To further investigate the mechanisms underlying eriodictyol-induced apoptosis in glioma cells, we measured cell viability by CCK-8 assay after treatment with eriodictyol, 740 Y-P (PI3K agonist), LY294002 (PI3K inhibitor), eriodictyol combined with 740 Y-P, or eriodictyol combined with LY294002. As shown in Figure 7B , eriodictyol significantly inhibited the cell viability of U87MG and CHG-5 cells. Moreover, 740 Y-P (25 μg/ml) reversed the eriodictyol-induced decline in cell viability, and LY294002 (30 μM) enhanced the effects of eriodictyol on cell viability. Next, we measured the rate of apoptotic cells by flow cytometry, and the results were consistent with our CCK-8 assay results ( Figures 7C, D ). The expression levels of apoptosis-related and PI3K/Akt/NF-κB signaling pathway proteins were measured by Western blot. The expression levels of Bax and cleaved PARP were increased by eriodictyol, while the opposite was observed for 740 Y-P ( Figure 7E ). Moreover, 740 Y-P significantly reversed the eriodictyol-inhibited phosphorylation of PI3K, Akt, IκBα, and NF-κB. Collectively, these results suggest that the eriodictyol-induced apoptosis of U87MG and CHG-5 cells might be correlated with the PI3K/Akt/NF-κB signaling pathway.

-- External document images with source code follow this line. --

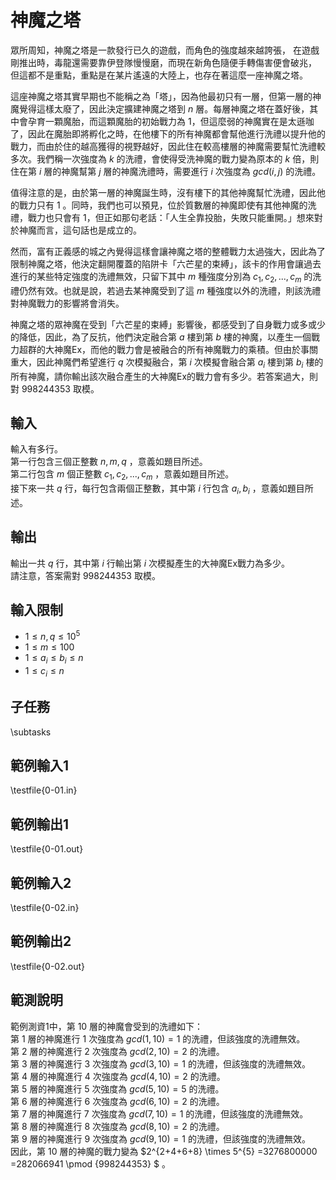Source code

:# 神魔之塔

眾所周知，神魔之塔是一款發行已久的遊戲，而角色的強度越來越誇張，
在遊戲剛推出時，毒龍還需要靠伊登隊慢慢磨，而現在新角色隨便手轉傷害便會破兆，
但這都不是重點，重點是在某片遙遠的大陸上，也存在著這麼一座神魔之塔。

這座神魔之塔其實早期也不能稱之為「塔」，因為他最初只有一層，但第一層的神魔覺得這樣太廢了，因此決定擴建神魔之塔到 $n$ 層。每層神魔之塔在蓋好後，其中會孕育一顆魔胎，而這顆魔胎的初始戰力為 $1$，但這麼弱的神魔實在是太遜咖了，因此在魔胎即將孵化之時，在他樓下的所有神魔都會幫他進行洗禮以提升他的戰力，而由於住的越高獲得的視野越好，因此住在較高樓層的神魔需要幫忙洗禮較多次。我們稱一次強度為 $k$ 的洗禮，會使得受洗神魔的戰力變為原本的 $k$ 倍，則住在第 $i$ 層的神魔幫第 $j$ 層的神魔洗禮時，需要進行 $i$ 次強度為 $gcd(i, j)$ 的洗禮。

值得注意的是，由於第一層的神魔誕生時，沒有樓下的其他神魔幫忙洗禮，因此他的戰力只有 $1$ 。同時，我們也可以預見，位於質數層的神魔即使有其他神魔的洗禮，戰力也只會有 $1$，但正如那句老話：「人生全靠投胎，失敗只能重開。」想來對於神魔而言，這句話也是成立的。

然而，富有正義感的城之內覺得這樣會讓神魔之塔的整體戰力太過強大，因此為了限制神魔之塔，他決定翻開覆蓋的陷阱卡「六芒星的束縛」，該卡的作用會讓過去進行的某些特定強度的洗禮無效，只留下其中 $m$ 種強度分別為 $c_1, c_2, ..., c_m$ 的洗禮仍然有效。也就是說，若過去某神魔受到了這 $m$ 種強度以外的洗禮，則該洗禮對神魔戰力的影響將會消失。

神魔之塔的眾神魔在受到「六芒星的束縛」影響後，都感受到了自身戰力或多或少的降低，因此，為了反抗，他們決定融合第 $a$ 樓到第 $b$ 樓的神魔，以產生一個戰力超群的大神魔Ex，而他的戰力會是被融合的所有神魔戰力的乘積。但由於事關重大，因此神魔們希望進行 $q$ 次模擬融合，第 $i$ 次模擬會融合第 $a_i$ 樓到第 $b_i$ 樓的所有神魔，請你輸出該次融合產生的大神魔Ex的戰力會有多少。若答案過大，則對 $998244353$ 取模。

## 輸入
輸入有多行。\
第一行包含三個正整數 $n, m, q$ ，意義如題目所述。\
第二行包含 $m$ 個正整數 $c_1, c_2, ..., c_m$ ，意義如題目所述。\
接下來一共 $q$ 行，每行包含兩個正整數，其中第 $i$ 行包含 $a_i, b_i$ ，意義如題目所述。

## 輸出
輸出一共 $q$ 行，其中第 $i$ 行輸出第 $i$ 次模擬產生的大神魔Ex戰力為多少。\
請注意，答案需對 $998244353$ 取模。

## 輸入限制
- $1\le n, q \le 10^{5}$
- $1\le m \le 100$
- $1\le a_i \le b_i \le n$
- $1\le c_i \le n$

## 子任務
\subtasks

## 範例輸入1
\testfile{0-01.in}

## 範例輸出1
\testfile{0-01.out}

## 範例輸入2
\testfile{0-02.in}

## 範例輸出2
\testfile{0-02.out}

## 範測說明
範例測資1中，第 $10$ 層的神魔會受到的洗禮如下：\
第 $1$ 層的神魔進行 $1$ 次強度為 $gcd(1, 10)=1$ 的洗禮，但該強度的洗禮無效。\
第 $2$ 層的神魔進行 $2$ 次強度為 $gcd(2, 10)=2$ 的洗禮。\
第 $3$ 層的神魔進行 $3$ 次強度為 $gcd(3, 10)=1$ 的洗禮，但該強度的洗禮無效。\
第 $4$ 層的神魔進行 $4$ 次強度為 $gcd(4, 10)=2$ 的洗禮。\
第 $5$ 層的神魔進行 $5$ 次強度為 $gcd(5, 10)=5$ 的洗禮。\
第 $6$ 層的神魔進行 $6$ 次強度為 $gcd(6, 10)=2$ 的洗禮。\
第 $7$ 層的神魔進行 $7$ 次強度為 $gcd(7, 10)=1$ 的洗禮，但該強度的洗禮無效。\
第 $8$ 層的神魔進行 $8$ 次強度為 $gcd(8, 10)=2$ 的洗禮。\
第 $9$ 層的神魔進行 $9$ 次強度為 $gcd(9, 10)=1$ 的洗禮，但該強度的洗禮無效。\
因此，第 $10$ 層的神魔的戰力變為 $2^{2+4+6+8} \times 5^{5} =3276800000 =282066941 \pmod {998244353} $ 。
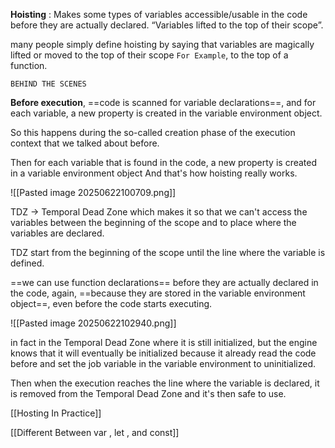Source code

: 

**Hoisting** : Makes some types of variables accessible/usable in the code before they are actually declared. “Variables lifted to the top of their scope”.

many people simply define hoisting by saying that variables are magically lifted or moved to the top of their scope `For Example`, to the top of a function.

	BEHIND THE SCENES 

**Before execution**, ==code is scanned for variable declarations==, and for each variable, a new property is created in the variable environment object.

So this happens during the so-called creation phase of the execution context that we talked about before.

Then for each variable that is found in the code, a new property is created in a variable environment object And that's how hoisting really works.


![[Pasted image 20250622100709.png]]

TDZ -> Temporal Dead Zone which makes it so that we can't access the variables between the beginning of the scope and to place where the variables are declared.

TDZ start from the beginning of the scope until the line where the variable is defined. 


==we can use function declarations== before they are actually declared in the code, again, ==because they are stored in the variable environment object==, even before the code starts executing.

![[Pasted image 20250622102940.png]]

in fact in the Temporal Dead Zone where it is still initialized, but the engine knows that it will eventually be initialized because it already read the code before and set the job variable in the variable environment to uninitialized.

Then when the execution reaches the line where the variable is declared, it is removed from the Temporal Dead Zone and it's then safe to use.

[[Hosting In Practice]]

[[Different Between var , let , and const]]
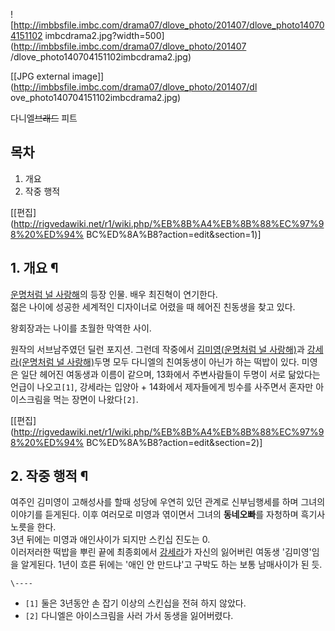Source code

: ![http://imbbsfile.imbc.com/drama07/dlove_photo/201407/dlove_photo140704151102
imbcdrama2.jpg?width=500](http://imbbsfile.imbc.com/drama07/dlove_photo/201407
/dlove_photo140704151102imbcdrama2.jpg)

[[JPG external image]](http://imbbsfile.imbc.com/drama07/dlove_photo/201407/dl
ove_photo140704151102imbcdrama2.jpg)

  
다니엘<del>브래드</del> 피트  

## 목차

    

1. 개요 
2. 작중 행적 

[[편집](http://rigvedawiki.net/r1/wiki.php/%EB%8B%A4%EB%8B%88%EC%97%98%20%ED%94%
BC%ED%8A%B8?action=edit&section=1)]

## 1. 개요 ¶

[운명처럼 널 사랑해](%EC%9A%B4%EB%AA%85%EC%B2%98%EB%9F%BC%20%EB%84%90%20%EC%82%AC%EB%9E%91%ED%95%B4.md)의 등장 인물. 배우 최진혁이 연기한다.  
젊은 나이에 성공한 세계적인 디자이너로 어렸을 때 헤어진 친동생을 찾고 있다.

  

왕회장과는 나이를 초월한 막역한 사이.

  

원작의 서브남주였던 딜런 포지션. 그런데 작중에서 [김미영(운명처럼 널 사랑해)](%EA%B9%80%EB%AF%B8%EC%98%81%28%EC%9A%B4%EB%AA%85%EC%B2%98%EB%9F%BC%20%EB%84%90%20%EC%82%AC%EB%9E%91%ED%95%B4%29.md)과 [강세라(운명처럼 널 사랑해)](%EA%B0%95%EC%84%B8%EB%9D%BC%28%EC%9A%B4%EB%AA%85%EC%B2%98%EB%9F%BC%20%EB%84%90%20%EC%82%AC%EB%9E%91%ED%95%B4%29.md)두명 모두 다니엘의
친여동생이 아닌가 하는 떡밥이 있다. 미영은 일단 헤어진 여동생과 이름이 같으며, 13화에서 주변사람들이 두명이 서로 닮았다는 언급이
나오고`[1]`, 강세라는 입양아 + 14화에서 제자들에게 빙수를 사주면서 혼자만 아이스크림을 먹는 장면이 나왔다`[2]`.  

[[편집](http://rigvedawiki.net/r1/wiki.php/%EB%8B%A4%EB%8B%88%EC%97%98%20%ED%94%
BC%ED%8A%B8?action=edit&section=2)]

## 2. 작중 행적 ¶

여주인 김미영이 고해성사를 할때 성당에 우연히 있던 관계로 신부님행세를 하며 그녀의 이야기를 듣게된다. 이후 여러모로 미영과 엮이면서 그녀의
**동네오빠**를 자청하며 흑기사 노릇을 한다.  
3년 뒤에는 미영과 애인사이가 되지만 스킨십 진도는 0.  
이러저러한 떡밥을 뿌린 끝에 최종회에서 [강세라](%EA%B0%95%EC%84%B8%EB%9D%BC.md)가 자신의 잃어버린 여동생
'김미영'임을 알게된다. 1년이 흐른 뒤에는 '애인 안 만드냐'고 구박도 하는 보통 남매사이가 된 듯.

`\----`

  * `[1]` 둘은 3년동안 손 잡기 이상의 스킨십을 전혀 하지 않았다.
  * `[2]` 다니엘은 아이스크림을 사러 가서 동생을 잃어버렸다.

We also investigated the anti-cancer activities of eriodictyol in vivo. A xenograft mouse model was established using U87MG cells and nude mice ( Figure 8A ). We found that eriodictyol dose-dependently reduced the tumor volume and weight ( Figures 8B, C ). Furthermore, the weight loss of mice in the eriodictyol group was significantly smaller than that of the temozolomide group compared with the control group ( Figure 8D ). However, the anti-cancer effects of eriodictyol were weaker than those of temozolomide, even at high doses. After TUNEL staining, the number of TUNEL-positive cells in tumor tissue sections was increased after eriodictyol treatment. The number of Ki67-positive cells, however, decreased after eriodictyol treatment in a dose-dependent manner ( Figures 9A, B ). The expression levels in tumor tissue of Caspase-3 and Bax were measured by Western blot. As shown in Figure 9C , the expression levels of cleaved Caspase-3 and Bax were increased upon eriodictyol treatment. These results illustrate that eriodictyol could inhibit glioma growth in vivo.